Syncing Fireflies...

Some fireflies have a mystifying gift for flashing their abdomens in sync. New observations are overturning long-accepted explanations for how the synchronization occurs, at least for some species.

Topics: Biology, Biomimetics, Biotechnology, Computer Modeling, Mathematics

In Japanese folk traditions, they symbolize departing souls or silent, ardent love. Some Indigenous cultures in the Peruvian Andes view them as the eyes of ghosts. And across various Western cultures, fireflies, glow-worms, and other bioluminescent beetles have been linked to a dazzling and at times contradictory array of metaphoric associations: “childhood, crop, doom, elves, fear, habitat change, idyll, love, luck, mortality, prostitution, solstice, stars and fleetingness of words and cognition,” as one 2016 review noted.
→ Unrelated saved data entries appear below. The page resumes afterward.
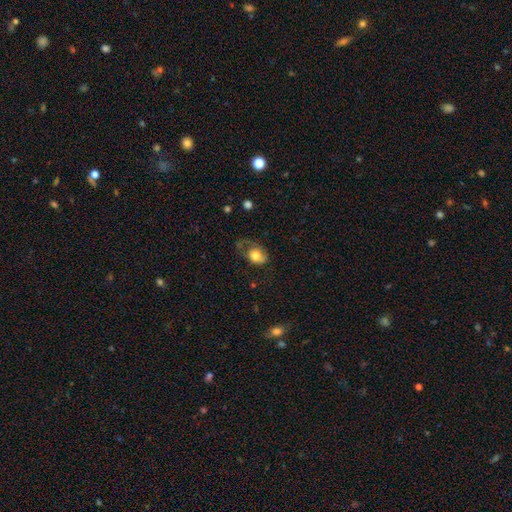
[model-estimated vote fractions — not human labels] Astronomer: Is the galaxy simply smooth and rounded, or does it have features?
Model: smooth — 67%.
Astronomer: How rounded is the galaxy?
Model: in between — 61% (runner-up: round, 38%).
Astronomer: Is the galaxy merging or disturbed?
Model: major disturbance — 37% (runner-up: none, 32%).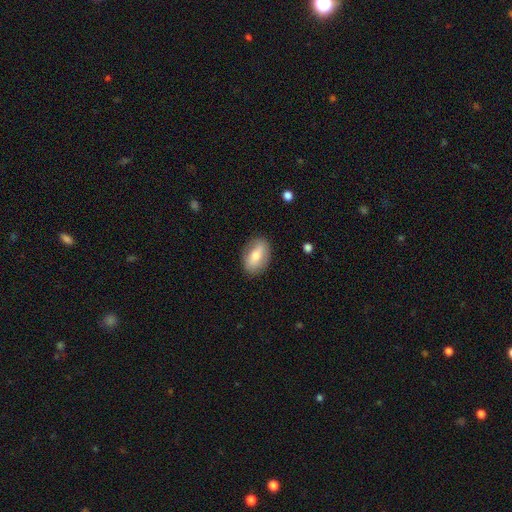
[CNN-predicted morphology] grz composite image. It shows a smooth galaxy with no disk features (65%) that is in between round and cigar-shaped (87%). Merging: none (83%).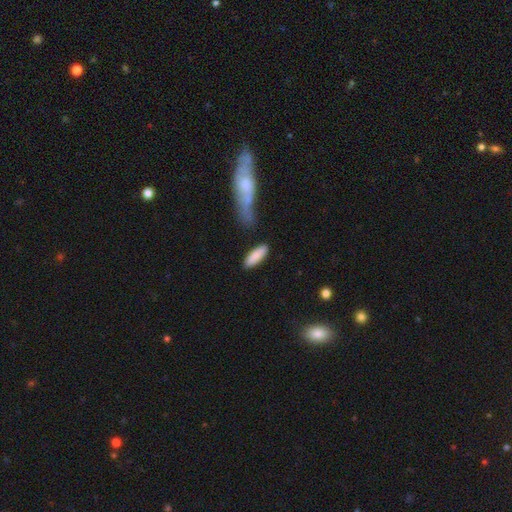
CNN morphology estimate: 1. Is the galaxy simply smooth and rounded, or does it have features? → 87% smooth, 8% featured or disk, 6% star or artifact.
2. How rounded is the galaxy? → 60% in between, 38% cigar-shaped, 2% round.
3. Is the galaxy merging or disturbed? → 79% none, 12% minor disturbance, 5% merger, 4% major disturbance.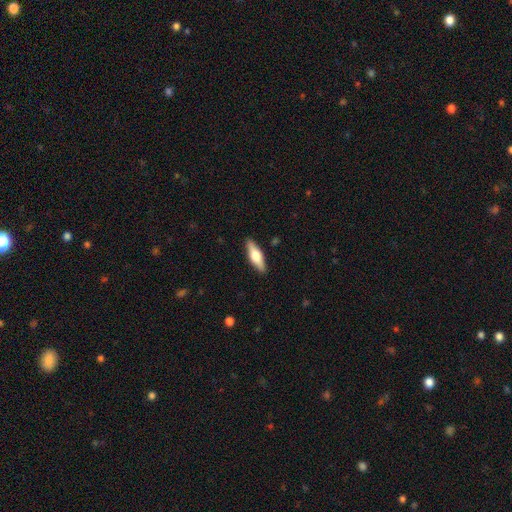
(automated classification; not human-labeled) smooth_or_featured: featured or disk (p=0.48) [alt: smooth p=0.46]
merging: none (p=0.89) [alt: minor disturbance p=0.08]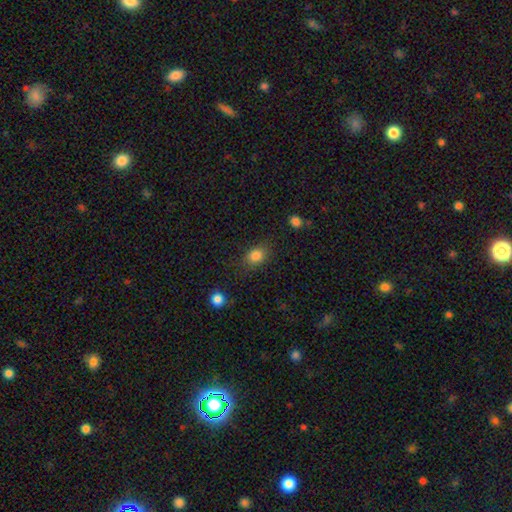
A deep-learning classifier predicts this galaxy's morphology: Smooth or featured?
  - smooth: 83% *
  - star or artifact: 11%
  - featured or disk: 6%
How rounded?
  - in between: 56% *
  - round: 43%
  - cigar-shaped: 1%
Merging?
  - none: 79% *
  - minor disturbance: 14%
  - major disturbance: 4%
  - merger: 2%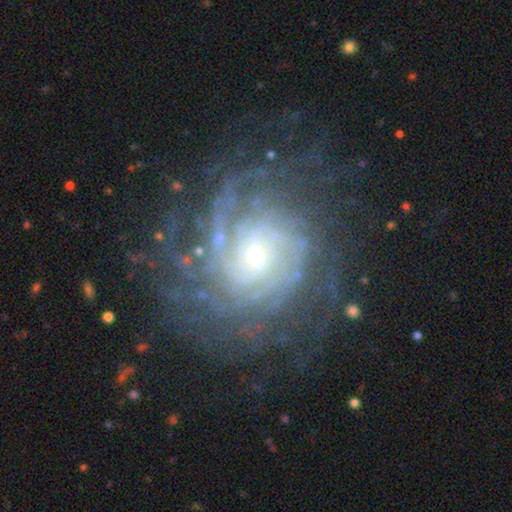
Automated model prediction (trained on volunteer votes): smooth-or-featured: featured or disk: 89% | star or artifact: 6% | smooth: 5%
  disk-edge-on: no: 98% | yes: 2%
    bar: no: 65% | weak: 28% | strong: 8%
    has-spiral-arms: yes: 97% | no: 3%
      spiral-winding: tight: 75% | medium: 20% | loose: 5%
      spiral-arm-count: can't tell: 29% | more than 4: 25% | 4: 17% | 3: 11% | 2: 10% | 1: 8%
    bulge-size: small: 67% | moderate: 27% | large: 3% | none: 2% | dominant: 1%
  merging: none: 75% | minor disturbance: 15% | major disturbance: 9% | merger: 2%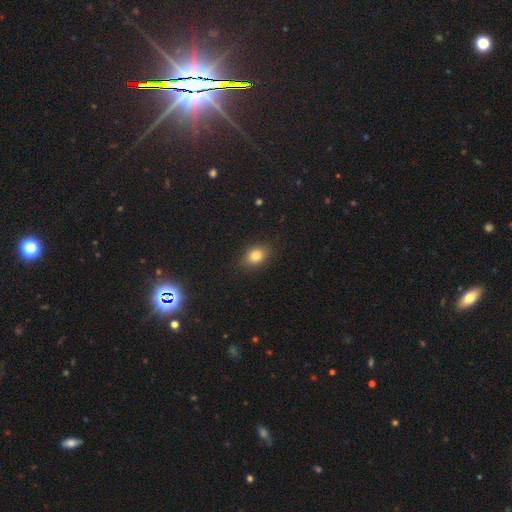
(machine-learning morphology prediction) This appears to be a smooth galaxy with no disk features (81%) that is in between round and cigar-shaped (73%). Merging: none (87%).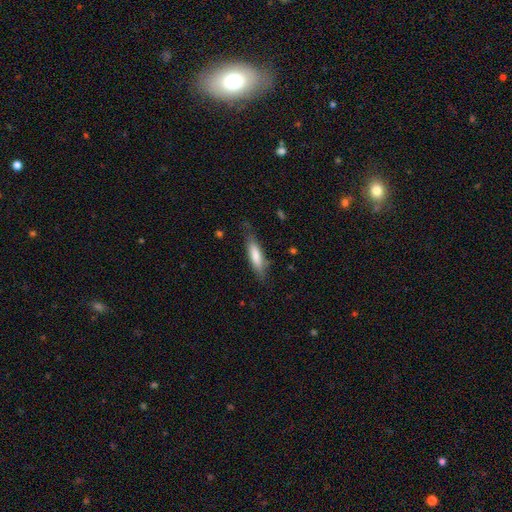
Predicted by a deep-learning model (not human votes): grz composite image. It shows a smooth galaxy with no disk features (77%) that is cigar-shaped (64%). Merging: none (73%).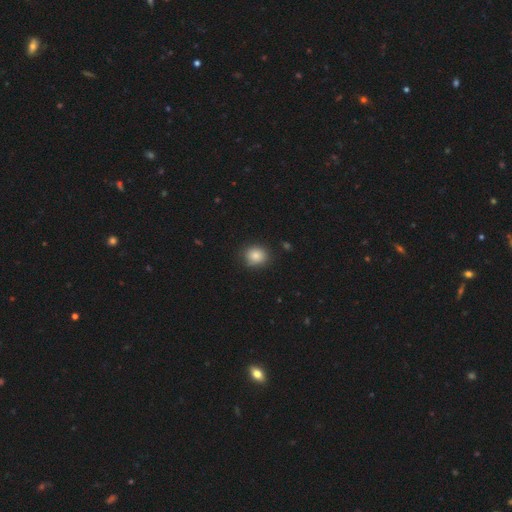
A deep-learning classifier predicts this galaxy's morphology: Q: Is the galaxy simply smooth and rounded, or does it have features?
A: smooth — 84%.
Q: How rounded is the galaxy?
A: round — 79%.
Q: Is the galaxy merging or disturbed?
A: none — 84%.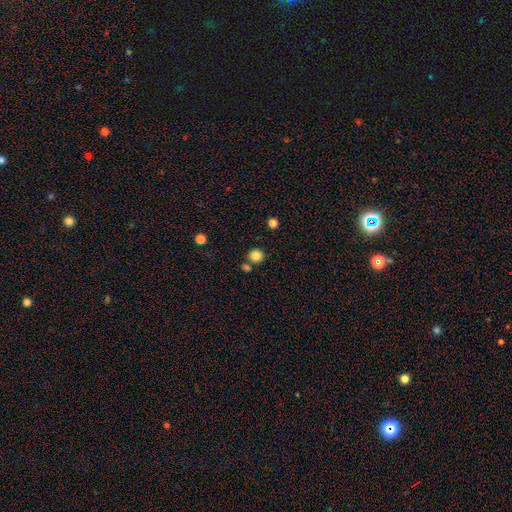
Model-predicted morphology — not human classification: Overall: smooth (84%). How rounded: round (91%). Merging: none (78%).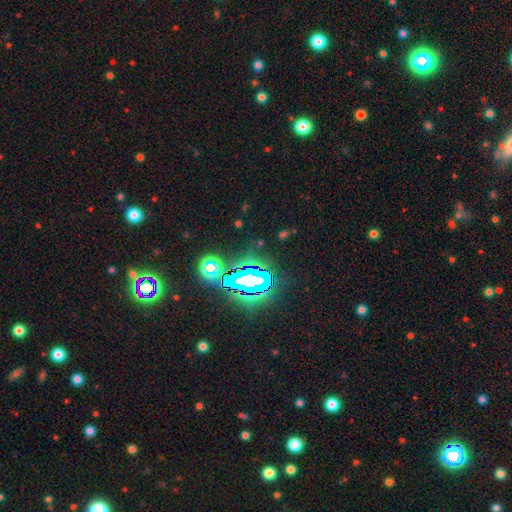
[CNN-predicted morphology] This is likely a star or artifact rather than a galaxy (80%).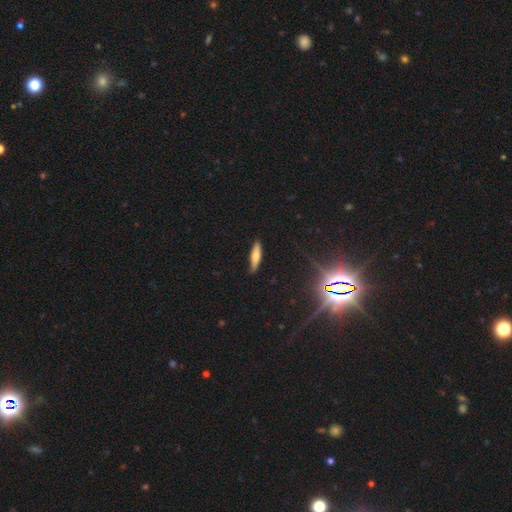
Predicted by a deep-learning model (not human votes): A smooth galaxy with no disk features (66%) that is cigar-shaped (74%).

Vote fractions:
- Smooth or featured? smooth: 66% / featured or disk: 25% / star or artifact: 9%
- How rounded? cigar-shaped: 74% / in between: 24% / round: 2%
- Merging? none: 84% / minor disturbance: 12% / major disturbance: 2% / merger: 1%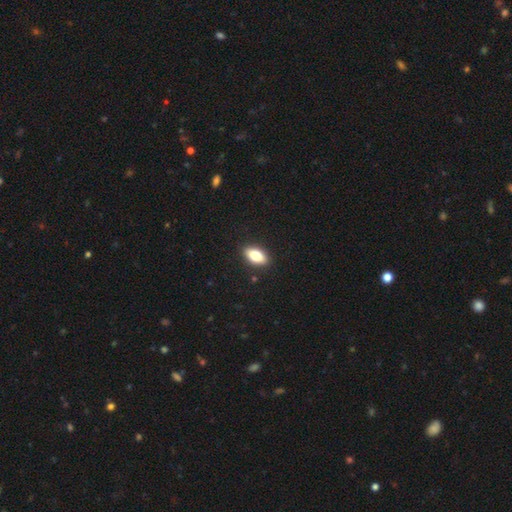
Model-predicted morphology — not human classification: This is clearly a smooth galaxy (80%). How rounded: clearly in between (90%). Merging: clearly none (90%).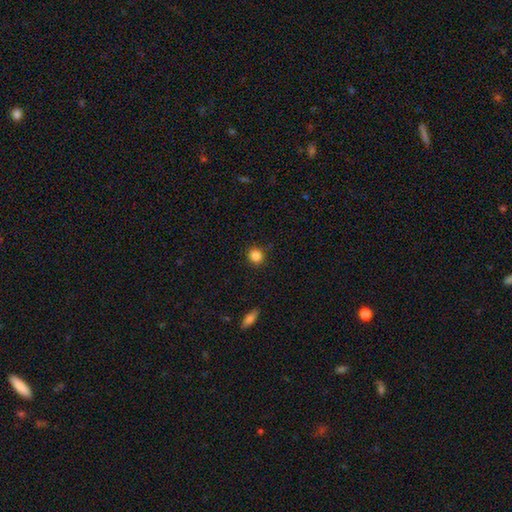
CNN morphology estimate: type=smooth (86%); roundness=round (86%); merging=none (89%).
Physicists revere fireflies for reasons that might seem every bit as mystical: Of the roughly 2,200 species scattered around the world, a handful has the documented ability to flash in synchrony. In Malaysia and Thailand, firefly-studded mangrove trees can blink on the beat as if strung up with Christmas lights; every summer in Appalachia, waves of eerie concordance ripple across fields and forests. The fireflies’ light shows lure mates and crowds of human sightseers, but they have also helped spark some of the most fundamental attempts to explain synchronization, the alchemy by which elaborate coordination emerges from even very simple individual parts.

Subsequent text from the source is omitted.